▸ 指示:
[1] 本文の「ゾッとする形相で倒れていた父親」から「そう呟いていた時とまったく同じ形相だったからだ。」までの部分を、人物の呼び名「達樹さん」を「Tさん」に改めて書き直しなさい。
[2] 「オニムシ」をめぐる本文の続きを、最後の文の後から書き進めなさい。

ゾッとする形相で倒れていた父親
「ドタドタドタッ!」
部屋の外から凄い音がしたので、急いで玄関を見に行くと、ドアが開いていた。
当時達樹さんは市営住宅の3階に住んでいたのだが、部屋の外に出てみると、親父さんは1階の踊り場で倒れていた。達樹さんはすぐさま親父さんを介抱しようとするも、顔を見てゾッとしたという。
「オニムシはおる」
そう呟いていた時とまったく同じ形相だったからだ。
すぐに救急車が到着し、一緒に乗って病院へ行った。しかし親父さんはすでに息絶えていた。
死因は脳挫傷。
脳挫傷とは、頭部を強打するなどの要因によって外傷を受けた際に、頭蓋骨内部で脳が衝撃を受けて、脳本体に損傷を生じる状態のこと。つまり外的要因で亡くなっている。ガンが原因ではなかったのだ。
「オニムシ」とは何だったのか?
達樹さんは後になって「オニムシ」について調べた。
オニムシとは、クワガタやカブトムシなどの角の生えた昆虫を表す、主に栃木や茨城でよく使われる方言である。

▸ 提供データ:
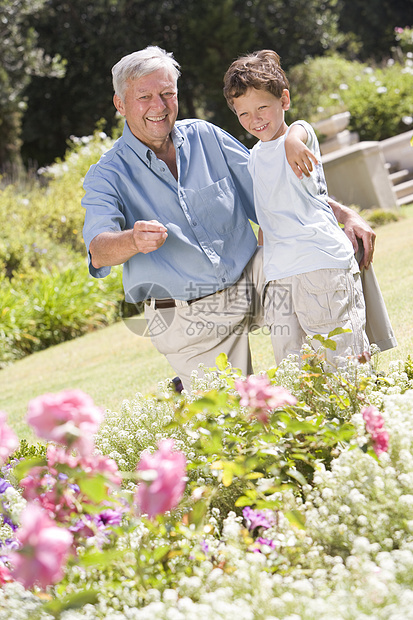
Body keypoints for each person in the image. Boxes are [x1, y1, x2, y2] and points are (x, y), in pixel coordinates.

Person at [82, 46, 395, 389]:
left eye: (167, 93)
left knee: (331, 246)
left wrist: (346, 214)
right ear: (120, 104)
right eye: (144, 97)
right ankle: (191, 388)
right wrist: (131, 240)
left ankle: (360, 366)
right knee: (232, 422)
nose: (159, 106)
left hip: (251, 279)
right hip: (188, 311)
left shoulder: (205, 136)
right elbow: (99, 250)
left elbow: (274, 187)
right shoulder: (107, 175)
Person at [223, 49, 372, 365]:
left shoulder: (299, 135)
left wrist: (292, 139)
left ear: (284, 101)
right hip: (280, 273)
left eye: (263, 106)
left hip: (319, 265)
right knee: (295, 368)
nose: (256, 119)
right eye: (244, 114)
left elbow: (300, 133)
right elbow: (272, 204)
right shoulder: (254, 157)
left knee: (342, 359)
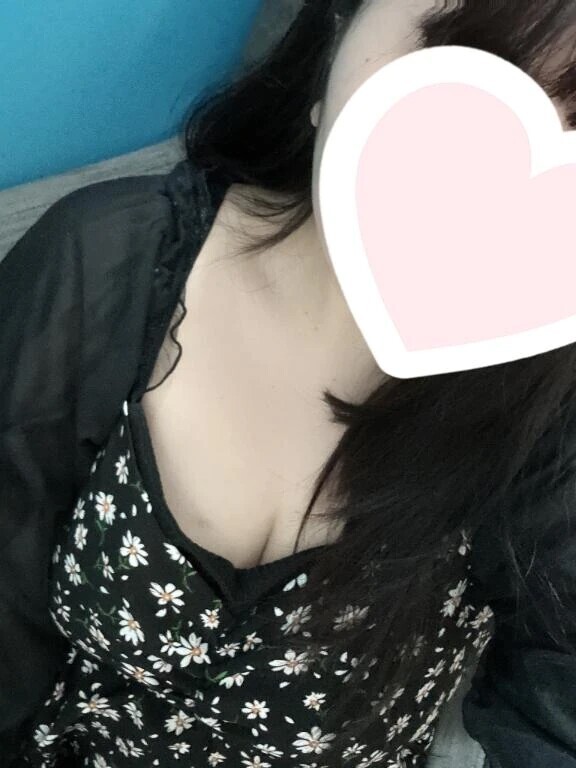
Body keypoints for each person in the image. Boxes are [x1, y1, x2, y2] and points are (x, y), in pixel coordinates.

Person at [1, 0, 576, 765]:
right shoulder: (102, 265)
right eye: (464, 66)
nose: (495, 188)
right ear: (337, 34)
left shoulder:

▸ 解答:
[1]
ゾッとする形相で倒れていた父親
「ドタドタドタッ!」
部屋の外から凄い音がしたので、急いで玄関を見に行くと、ドアが開いていた。
当時Tさんは市営住宅の3階に住んでいたのだが、部屋の外に出てみると、親父さんは1階の踊り場で倒れていた。Tさんはすぐさま親父さんを介抱しようとするも、顔を見てゾッとしたという。
「オニムシはおる」
そう呟いていた時とまったく同じ形相だったからだ。

[2]
「後から思ったんですが、親父が毎日電話してたのは保険屋ではなく、別の、角の生えた“何か”やったんかなぁと。何かから逃げるように死んでいった親父の行動から、今でもそう思っています」
余談だが、僕は今から4年前に、自分だけが真っ黒になって写っている写真が撮れた。
その写真を見た怪談和尚の三木大雲住職は、「タニシさん、あと5年で全てをなくします」と忠告した。
余命宣告ではないが、その忠告が正しいのならば、来年が僕にとって“最後の1年”になる。果たして僕にも「オニムシ」という虫の知らせは来るのだろうか。